- [Your goal] Return the records exactly, from the first line through the "2 Kings 2:1-12 Elijah Taken to Heaven" line.

====== Dataset entries ======

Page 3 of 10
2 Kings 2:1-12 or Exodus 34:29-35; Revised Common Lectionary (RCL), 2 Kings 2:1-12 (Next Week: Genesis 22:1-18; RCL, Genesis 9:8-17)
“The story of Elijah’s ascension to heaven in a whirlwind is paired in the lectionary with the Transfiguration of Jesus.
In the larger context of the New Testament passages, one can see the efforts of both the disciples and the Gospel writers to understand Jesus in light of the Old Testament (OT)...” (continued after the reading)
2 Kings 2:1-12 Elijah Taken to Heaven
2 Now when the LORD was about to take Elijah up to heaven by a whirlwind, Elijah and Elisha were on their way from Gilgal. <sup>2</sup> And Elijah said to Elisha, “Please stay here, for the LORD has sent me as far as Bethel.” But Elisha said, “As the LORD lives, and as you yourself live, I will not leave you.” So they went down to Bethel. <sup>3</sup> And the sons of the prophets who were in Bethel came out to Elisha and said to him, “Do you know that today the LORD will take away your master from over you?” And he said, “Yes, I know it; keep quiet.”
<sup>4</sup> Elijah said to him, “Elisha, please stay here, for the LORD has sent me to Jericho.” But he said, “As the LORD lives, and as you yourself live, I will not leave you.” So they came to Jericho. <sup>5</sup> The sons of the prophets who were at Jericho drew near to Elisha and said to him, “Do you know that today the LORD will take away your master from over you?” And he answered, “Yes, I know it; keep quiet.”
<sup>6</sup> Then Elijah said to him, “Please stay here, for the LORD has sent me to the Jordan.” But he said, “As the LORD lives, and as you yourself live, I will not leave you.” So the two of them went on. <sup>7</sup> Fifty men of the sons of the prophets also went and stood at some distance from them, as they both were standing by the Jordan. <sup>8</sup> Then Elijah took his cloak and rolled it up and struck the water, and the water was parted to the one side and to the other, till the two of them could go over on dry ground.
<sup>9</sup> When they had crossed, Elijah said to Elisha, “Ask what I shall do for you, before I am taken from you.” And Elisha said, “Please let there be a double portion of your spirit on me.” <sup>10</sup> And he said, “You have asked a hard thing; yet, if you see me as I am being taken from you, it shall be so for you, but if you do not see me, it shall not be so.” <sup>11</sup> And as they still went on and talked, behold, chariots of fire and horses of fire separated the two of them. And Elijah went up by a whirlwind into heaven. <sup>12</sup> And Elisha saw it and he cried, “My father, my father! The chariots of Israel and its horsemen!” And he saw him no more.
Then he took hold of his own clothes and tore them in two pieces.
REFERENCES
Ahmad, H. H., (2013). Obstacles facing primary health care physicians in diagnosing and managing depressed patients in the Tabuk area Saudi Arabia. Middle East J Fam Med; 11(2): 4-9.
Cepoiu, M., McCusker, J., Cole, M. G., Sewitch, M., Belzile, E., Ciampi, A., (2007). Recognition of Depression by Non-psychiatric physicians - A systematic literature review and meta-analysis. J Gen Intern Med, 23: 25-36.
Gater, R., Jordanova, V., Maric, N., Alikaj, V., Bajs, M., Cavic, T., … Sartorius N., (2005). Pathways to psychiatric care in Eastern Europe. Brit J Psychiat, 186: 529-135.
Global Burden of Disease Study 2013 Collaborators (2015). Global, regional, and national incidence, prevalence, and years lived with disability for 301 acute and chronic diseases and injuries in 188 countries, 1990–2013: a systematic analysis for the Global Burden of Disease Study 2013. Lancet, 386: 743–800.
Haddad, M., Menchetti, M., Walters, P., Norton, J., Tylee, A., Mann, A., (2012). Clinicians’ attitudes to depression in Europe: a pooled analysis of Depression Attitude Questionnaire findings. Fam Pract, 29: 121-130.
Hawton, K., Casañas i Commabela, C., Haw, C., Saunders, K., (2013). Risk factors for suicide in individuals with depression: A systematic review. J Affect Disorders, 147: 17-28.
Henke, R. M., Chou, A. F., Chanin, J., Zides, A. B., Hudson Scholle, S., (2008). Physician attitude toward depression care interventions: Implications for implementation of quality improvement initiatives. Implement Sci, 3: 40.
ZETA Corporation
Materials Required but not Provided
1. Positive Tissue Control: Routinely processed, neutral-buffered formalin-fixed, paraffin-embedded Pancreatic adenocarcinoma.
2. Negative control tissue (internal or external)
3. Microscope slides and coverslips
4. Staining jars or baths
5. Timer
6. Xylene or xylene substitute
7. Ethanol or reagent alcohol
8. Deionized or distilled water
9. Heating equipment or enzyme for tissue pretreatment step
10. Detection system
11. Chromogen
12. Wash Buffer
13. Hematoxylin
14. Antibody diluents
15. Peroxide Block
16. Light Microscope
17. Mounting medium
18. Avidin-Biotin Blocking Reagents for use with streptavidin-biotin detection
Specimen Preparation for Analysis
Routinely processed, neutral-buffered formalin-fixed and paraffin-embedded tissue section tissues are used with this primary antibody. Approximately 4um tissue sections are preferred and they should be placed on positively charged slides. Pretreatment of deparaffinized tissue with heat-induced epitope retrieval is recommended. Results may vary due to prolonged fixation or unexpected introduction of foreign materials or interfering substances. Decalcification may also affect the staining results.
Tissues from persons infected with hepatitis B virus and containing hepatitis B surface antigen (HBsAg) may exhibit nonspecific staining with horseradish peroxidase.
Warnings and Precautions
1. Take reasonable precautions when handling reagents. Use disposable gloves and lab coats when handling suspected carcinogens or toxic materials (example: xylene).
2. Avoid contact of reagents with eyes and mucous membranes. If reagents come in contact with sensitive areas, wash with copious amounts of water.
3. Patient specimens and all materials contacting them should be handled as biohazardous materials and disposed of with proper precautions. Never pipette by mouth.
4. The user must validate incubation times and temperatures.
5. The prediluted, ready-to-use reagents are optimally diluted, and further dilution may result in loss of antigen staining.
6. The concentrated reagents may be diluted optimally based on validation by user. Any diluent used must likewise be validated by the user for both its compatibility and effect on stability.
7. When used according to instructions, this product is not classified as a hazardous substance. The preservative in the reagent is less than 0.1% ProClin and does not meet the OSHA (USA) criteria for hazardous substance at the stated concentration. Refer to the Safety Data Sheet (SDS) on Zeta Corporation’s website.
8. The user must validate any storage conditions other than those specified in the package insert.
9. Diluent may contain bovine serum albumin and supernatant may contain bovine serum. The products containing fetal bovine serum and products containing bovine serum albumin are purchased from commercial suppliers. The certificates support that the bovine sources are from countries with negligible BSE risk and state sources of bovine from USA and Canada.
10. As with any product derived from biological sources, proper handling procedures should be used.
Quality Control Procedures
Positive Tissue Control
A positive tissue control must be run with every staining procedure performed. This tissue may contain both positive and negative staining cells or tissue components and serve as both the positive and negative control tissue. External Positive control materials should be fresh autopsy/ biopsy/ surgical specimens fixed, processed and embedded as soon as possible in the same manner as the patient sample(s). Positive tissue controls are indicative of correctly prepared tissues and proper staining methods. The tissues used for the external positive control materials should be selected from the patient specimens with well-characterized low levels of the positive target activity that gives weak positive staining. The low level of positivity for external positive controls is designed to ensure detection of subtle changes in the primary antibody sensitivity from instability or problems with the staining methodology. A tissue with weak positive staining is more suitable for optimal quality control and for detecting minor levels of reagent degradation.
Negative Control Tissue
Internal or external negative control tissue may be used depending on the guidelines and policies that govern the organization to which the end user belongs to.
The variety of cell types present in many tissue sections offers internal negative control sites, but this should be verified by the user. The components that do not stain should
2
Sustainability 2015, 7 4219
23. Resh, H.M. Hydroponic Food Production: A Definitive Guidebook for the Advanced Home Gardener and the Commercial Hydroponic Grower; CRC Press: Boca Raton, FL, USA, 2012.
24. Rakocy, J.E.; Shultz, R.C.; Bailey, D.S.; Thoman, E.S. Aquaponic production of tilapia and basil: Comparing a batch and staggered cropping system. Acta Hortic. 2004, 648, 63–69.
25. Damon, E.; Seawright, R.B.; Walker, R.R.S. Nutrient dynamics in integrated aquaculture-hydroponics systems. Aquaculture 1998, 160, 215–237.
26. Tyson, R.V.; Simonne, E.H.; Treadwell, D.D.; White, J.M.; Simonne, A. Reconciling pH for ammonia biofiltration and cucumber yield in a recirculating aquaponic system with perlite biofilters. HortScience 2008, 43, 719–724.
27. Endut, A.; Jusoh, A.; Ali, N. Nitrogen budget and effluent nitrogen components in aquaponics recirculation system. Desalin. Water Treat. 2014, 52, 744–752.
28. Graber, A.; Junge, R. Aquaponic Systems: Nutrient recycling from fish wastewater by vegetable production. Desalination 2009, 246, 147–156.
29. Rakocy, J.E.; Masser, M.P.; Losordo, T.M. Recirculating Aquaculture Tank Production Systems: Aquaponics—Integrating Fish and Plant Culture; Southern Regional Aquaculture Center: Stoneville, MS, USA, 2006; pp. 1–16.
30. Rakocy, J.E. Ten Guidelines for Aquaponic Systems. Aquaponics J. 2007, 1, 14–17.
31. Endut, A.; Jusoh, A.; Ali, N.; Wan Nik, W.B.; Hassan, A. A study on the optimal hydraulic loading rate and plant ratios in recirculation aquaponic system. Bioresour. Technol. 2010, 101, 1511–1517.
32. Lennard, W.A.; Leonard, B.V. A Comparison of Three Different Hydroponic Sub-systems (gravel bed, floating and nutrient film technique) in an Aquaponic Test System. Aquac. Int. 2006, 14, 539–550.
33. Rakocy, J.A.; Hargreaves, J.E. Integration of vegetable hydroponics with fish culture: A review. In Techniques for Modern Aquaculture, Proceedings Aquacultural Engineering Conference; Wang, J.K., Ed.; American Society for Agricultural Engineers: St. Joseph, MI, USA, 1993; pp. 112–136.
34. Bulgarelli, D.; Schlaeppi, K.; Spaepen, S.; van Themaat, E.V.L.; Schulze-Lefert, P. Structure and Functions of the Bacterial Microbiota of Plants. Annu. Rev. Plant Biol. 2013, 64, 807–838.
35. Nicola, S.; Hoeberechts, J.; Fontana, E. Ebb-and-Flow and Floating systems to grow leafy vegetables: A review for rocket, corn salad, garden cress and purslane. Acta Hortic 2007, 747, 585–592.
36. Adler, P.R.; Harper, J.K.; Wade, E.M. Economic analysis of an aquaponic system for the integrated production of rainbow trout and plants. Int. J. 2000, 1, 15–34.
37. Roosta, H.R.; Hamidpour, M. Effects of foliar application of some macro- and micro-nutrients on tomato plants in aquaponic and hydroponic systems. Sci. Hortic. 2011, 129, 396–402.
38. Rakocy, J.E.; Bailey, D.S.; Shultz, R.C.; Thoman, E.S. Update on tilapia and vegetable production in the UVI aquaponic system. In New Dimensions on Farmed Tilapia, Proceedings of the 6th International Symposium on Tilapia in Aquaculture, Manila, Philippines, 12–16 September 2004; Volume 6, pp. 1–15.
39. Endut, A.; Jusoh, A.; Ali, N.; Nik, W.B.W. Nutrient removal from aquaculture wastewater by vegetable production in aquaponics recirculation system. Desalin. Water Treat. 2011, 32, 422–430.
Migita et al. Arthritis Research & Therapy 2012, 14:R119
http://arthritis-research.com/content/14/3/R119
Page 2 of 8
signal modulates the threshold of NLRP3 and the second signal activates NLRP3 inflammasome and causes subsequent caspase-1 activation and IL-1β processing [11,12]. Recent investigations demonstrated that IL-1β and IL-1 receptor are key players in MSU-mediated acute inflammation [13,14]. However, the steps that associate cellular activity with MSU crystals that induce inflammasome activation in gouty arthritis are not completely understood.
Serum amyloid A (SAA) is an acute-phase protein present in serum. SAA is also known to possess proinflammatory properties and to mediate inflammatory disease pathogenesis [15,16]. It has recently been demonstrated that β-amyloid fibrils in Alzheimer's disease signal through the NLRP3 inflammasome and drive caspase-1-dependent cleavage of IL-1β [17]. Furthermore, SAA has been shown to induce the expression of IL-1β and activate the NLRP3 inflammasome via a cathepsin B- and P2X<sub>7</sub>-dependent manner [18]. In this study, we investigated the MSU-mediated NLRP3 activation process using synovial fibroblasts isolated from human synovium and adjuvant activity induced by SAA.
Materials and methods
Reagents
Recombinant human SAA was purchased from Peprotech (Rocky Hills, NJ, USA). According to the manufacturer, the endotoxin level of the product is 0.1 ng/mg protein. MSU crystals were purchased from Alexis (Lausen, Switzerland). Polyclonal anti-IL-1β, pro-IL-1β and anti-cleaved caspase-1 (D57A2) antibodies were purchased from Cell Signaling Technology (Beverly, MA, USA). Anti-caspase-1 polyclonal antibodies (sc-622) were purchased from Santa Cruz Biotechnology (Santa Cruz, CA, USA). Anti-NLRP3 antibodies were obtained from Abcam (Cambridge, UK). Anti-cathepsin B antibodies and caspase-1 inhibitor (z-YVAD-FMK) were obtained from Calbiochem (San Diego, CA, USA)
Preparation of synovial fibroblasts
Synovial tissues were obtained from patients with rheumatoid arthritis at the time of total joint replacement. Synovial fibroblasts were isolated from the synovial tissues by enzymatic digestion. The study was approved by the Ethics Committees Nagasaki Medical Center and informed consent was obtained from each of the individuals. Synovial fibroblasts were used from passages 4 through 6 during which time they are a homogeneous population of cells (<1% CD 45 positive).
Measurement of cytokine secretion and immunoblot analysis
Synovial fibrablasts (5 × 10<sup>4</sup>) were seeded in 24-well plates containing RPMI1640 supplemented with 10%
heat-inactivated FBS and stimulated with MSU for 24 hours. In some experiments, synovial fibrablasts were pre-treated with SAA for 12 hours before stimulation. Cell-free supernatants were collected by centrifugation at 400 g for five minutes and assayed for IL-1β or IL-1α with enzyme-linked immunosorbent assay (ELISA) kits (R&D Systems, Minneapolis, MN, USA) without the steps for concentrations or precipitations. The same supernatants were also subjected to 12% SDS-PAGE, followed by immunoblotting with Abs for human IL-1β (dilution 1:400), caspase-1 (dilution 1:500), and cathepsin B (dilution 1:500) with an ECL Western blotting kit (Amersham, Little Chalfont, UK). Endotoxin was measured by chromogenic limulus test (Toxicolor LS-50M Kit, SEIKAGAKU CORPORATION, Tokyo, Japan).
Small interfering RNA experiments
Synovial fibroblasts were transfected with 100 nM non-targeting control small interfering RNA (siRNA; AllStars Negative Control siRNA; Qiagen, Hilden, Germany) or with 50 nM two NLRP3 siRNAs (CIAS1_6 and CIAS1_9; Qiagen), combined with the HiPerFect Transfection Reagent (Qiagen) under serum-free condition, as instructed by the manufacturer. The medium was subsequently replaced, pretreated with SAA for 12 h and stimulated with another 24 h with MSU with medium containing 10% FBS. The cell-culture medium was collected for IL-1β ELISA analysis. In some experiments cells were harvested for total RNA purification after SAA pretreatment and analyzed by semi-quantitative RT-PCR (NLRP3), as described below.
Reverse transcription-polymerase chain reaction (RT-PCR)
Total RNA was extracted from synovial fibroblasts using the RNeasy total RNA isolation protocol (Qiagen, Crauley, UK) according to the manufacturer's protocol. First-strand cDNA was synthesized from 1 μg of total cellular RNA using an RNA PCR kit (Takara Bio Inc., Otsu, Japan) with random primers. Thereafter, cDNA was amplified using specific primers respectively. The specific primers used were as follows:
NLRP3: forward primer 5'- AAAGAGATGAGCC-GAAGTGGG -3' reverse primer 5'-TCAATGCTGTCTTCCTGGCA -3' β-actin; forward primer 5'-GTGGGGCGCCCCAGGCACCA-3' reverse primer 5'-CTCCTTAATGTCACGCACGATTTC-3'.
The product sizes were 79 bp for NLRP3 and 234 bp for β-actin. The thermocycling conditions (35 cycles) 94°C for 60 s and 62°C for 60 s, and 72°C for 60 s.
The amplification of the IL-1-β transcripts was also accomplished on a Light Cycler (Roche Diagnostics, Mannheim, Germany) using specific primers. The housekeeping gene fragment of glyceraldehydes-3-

======

- [Task answer]
Page 3 of 10
2 Kings 2:1-12 or Exodus 34:29-35; Revised Common Lectionary (RCL), 2 Kings 2:1-12 (Next Week: Genesis 22:1-18; RCL, Genesis 9:8-17)
“The story of Elijah’s ascension to heaven in a whirlwind is paired in the lectionary with the Transfiguration of Jesus.
In the larger context of the New Testament passages, one can see the efforts of both the disciples and the Gospel writers to understand Jesus in light of the Old Testament (OT)...” (continued after the reading)
2 Kings 2:1-12 Elijah Taken to Heaven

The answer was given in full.